Sejarah Kota Atlantis yang Penuh Misteri, Kini Hilang bak Ditelan Bumi
JAKARTA, iNews.id - Siapa yang tidak pernah mendengar kota Atlantis? Ya, kota legendaris ini disebut pernah ada dalam sejarah dunia dan tercatat sebagai kota terkaya. Saking misteriusnya keberadaan kota ini, Atlantis sampai disebut sebagai kota misterius.
Melansir History, Atlantis adalah negara pulau mitos yang ada dalam dialog Plato bertajuk Timaeus dan Critias. Selama lebih dari dua ribu tahun, kota ini menjadi daya tarik bagi berbagai filsuf dan sejarawan di seluruh dunia.
Salah satu filsuf yang menggambarkan Atlantis adalah Plato. Ia menganggap Atlantis sebagai sebuah kerajaan kuat dan maju yang sudah tenggelam hanya dalam sehari. Kota tersebut hilang ditelan laut pada 9.600 SM.
Hingga detik ini, kebenaran cerita Plato tersebut tidak dapat diketahui.
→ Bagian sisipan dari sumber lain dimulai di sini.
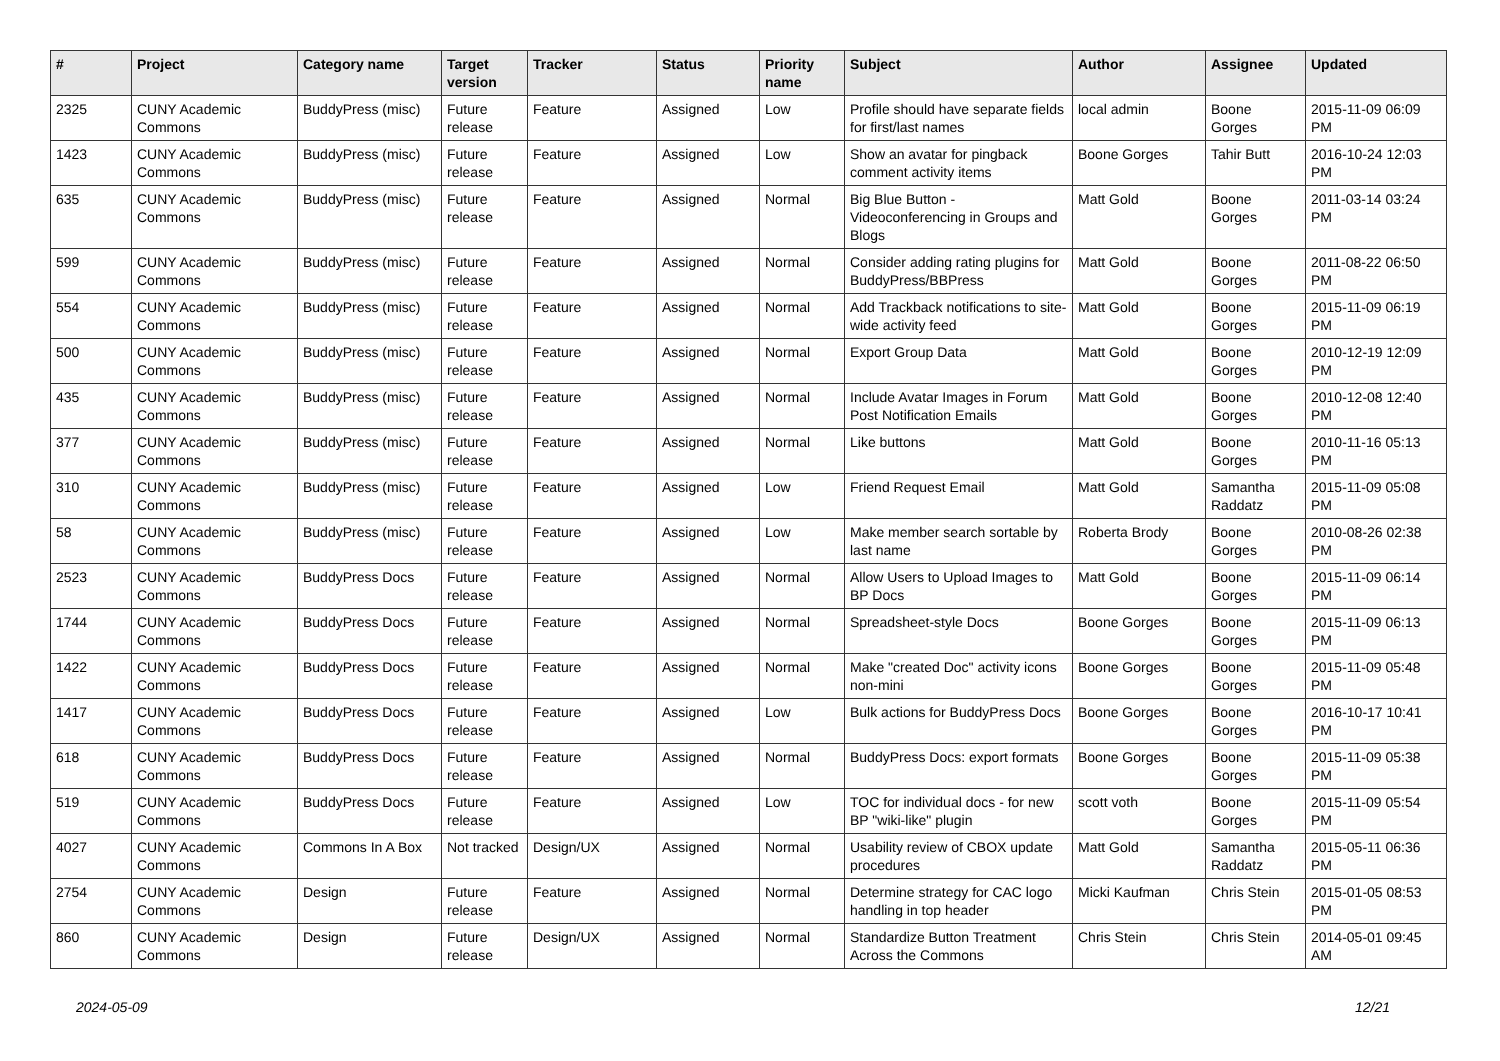| # | Project | Category name | Target version | Tracker | Status | Priority name | Subject | Author | Assignee | Updated |
| --- | --- | --- | --- | --- | --- | --- | --- | --- | --- | --- |
| 2325 | CUNY Academic Commons | BuddyPress (misc) | Future release | Feature | Assigned | Low | Profile should have separate fields for first/last names | local admin | Boone Gorges | 2015-11-09 06:09 PM |
| 1423 | CUNY Academic Commons | BuddyPress (misc) | Future release | Feature | Assigned | Low | Show an avatar for pingback comment activity items | Boone Gorges | Tahir Butt | 2016-10-24 12:03 PM |
| 635 | CUNY Academic Commons | BuddyPress (misc) | Future release | Feature | Assigned | Normal | Big Blue Button - Videoconferencing in Groups and Blogs | Matt Gold | Boone Gorges | 2011-03-14 03:24 PM |
| 599 | CUNY Academic Commons | BuddyPress (misc) | Future release | Feature | Assigned | Normal | Consider adding rating plugins for BuddyPress/BBPress | Matt Gold | Boone Gorges | 2011-08-22 06:50 PM |
| 554 | CUNY Academic Commons | BuddyPress (misc) | Future release | Feature | Assigned | Normal | Add Trackback notifications to site-wide activity feed | Matt Gold | Boone Gorges | 2015-11-09 06:19 PM |
| 500 | CUNY Academic Commons | BuddyPress (misc) | Future release | Feature | Assigned | Normal | Export Group Data | Matt Gold | Boone Gorges | 2010-12-19 12:09 PM |
| 435 | CUNY Academic Commons | BuddyPress (misc) | Future release | Feature | Assigned | Normal | Include Avatar Images in Forum Post Notification Emails | Matt Gold | Boone Gorges | 2010-12-08 12:40 PM |
| 377 | CUNY Academic Commons | BuddyPress (misc) | Future release | Feature | Assigned | Normal | Like buttons | Matt Gold | Boone Gorges | 2010-11-16 05:13 PM |
| 310 | CUNY Academic Commons | BuddyPress (misc) | Future release | Feature | Assigned | Low | Friend Request Email | Matt Gold | Samantha Raddatz | 2015-11-09 05:08 PM |
| 58 | CUNY Academic Commons | BuddyPress (misc) | Future release | Feature | Assigned | Low | Make member search sortable by last name | Roberta Brody | Boone Gorges | 2010-08-26 02:38 PM |
| 2523 | CUNY Academic Commons | BuddyPress Docs | Future release | Feature | Assigned | Normal | Allow Users to Upload Images to BP Docs | Matt Gold | Boone Gorges | 2015-11-09 06:14 PM |
| 1744 | CUNY Academic Commons | BuddyPress Docs | Future release | Feature | Assigned | Normal | Spreadsheet-style Docs | Boone Gorges | Boone Gorges | 2015-11-09 06:13 PM |
| 1422 | CUNY Academic Commons | BuddyPress Docs | Future release | Feature | Assigned | Normal | Make "created Doc" activity icons non-mini | Boone Gorges | Boone Gorges | 2015-11-09 05:48 PM |
| 1417 | CUNY Academic Commons | BuddyPress Docs | Future release | Feature | Assigned | Low | Bulk actions for BuddyPress Docs | Boone Gorges | Boone Gorges | 2016-10-17 10:41 PM |
| 618 | CUNY Academic Commons | BuddyPress Docs | Future release | Feature | Assigned | Normal | BuddyPress Docs: export formats | Boone Gorges | Boone Gorges | 2015-11-09 05:38 PM |
| 519 | CUNY Academic Commons | BuddyPress Docs | Future release | Feature | Assigned | Low | TOC for individual docs - for new BP "wiki-like" plugin | scott voth | Boone Gorges | 2015-11-09 05:54 PM |
| 4027 | CUNY Academic Commons | Commons In A Box | Not tracked | Design/UX | Assigned | Normal | Usability review of CBOX update procedures | Matt Gold | Samantha Raddatz | 2015-05-11 06:36 PM |
| 2754 | CUNY Academic Commons | Design | Future release | Feature | Assigned | Normal | Determine strategy for CAC logo handling in top header | Micki Kaufman | Chris Stein | 2015-01-05 08:53 PM |
| 860 | CUNY Academic Commons | Design | Future release | Design/UX | Assigned | Normal | Standardize Button Treatment Across the Commons | Chris Stein | Chris Stein | 2014-05-01 09:45 AM |
2024-05-09 12/21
Banyak pihak yang menganggap kisah dari Plato hanya dongeng belaka, namun ada pula yang menganggap bahwa kisah itu nyata dan bagian dari sejarah.
Plato menyebut Atlantis sebagai kota besar, mewah, dan megah, dengan budayanya yang sangat maju. Bahkan, kota Atlantis memiliki konstitusi negara yang baik dan sangat tertata.
Filsuf asal Yunani itu mengisahkan bahwa Atlantis didirikan oleh seseorang setengah dewa setengah manusia. Pendiri Atlantis menciptakan peradaban dengan angkatan laut yang luar biasa. Bangunan dan rumah megah terlihat di kota itu, dengan parit lebar dan kanal.
Atlantis pun kaya akan emas, perak, logam mulia, dan ramai diisi satwa eksotis. Pada tahun 1627, Francis Bacon, seorang ilmuwan dan filsuf Inggris, menulis sebuah buku berjudul The New Atlantis. Berangkat dari deskripsi yang diutarakan Plato, Bacon menceritakan Atlantis sebagai tempat yang sangat maju, baik dari sisi politik dan kehidupan masyarakatnya secara keseluruhan.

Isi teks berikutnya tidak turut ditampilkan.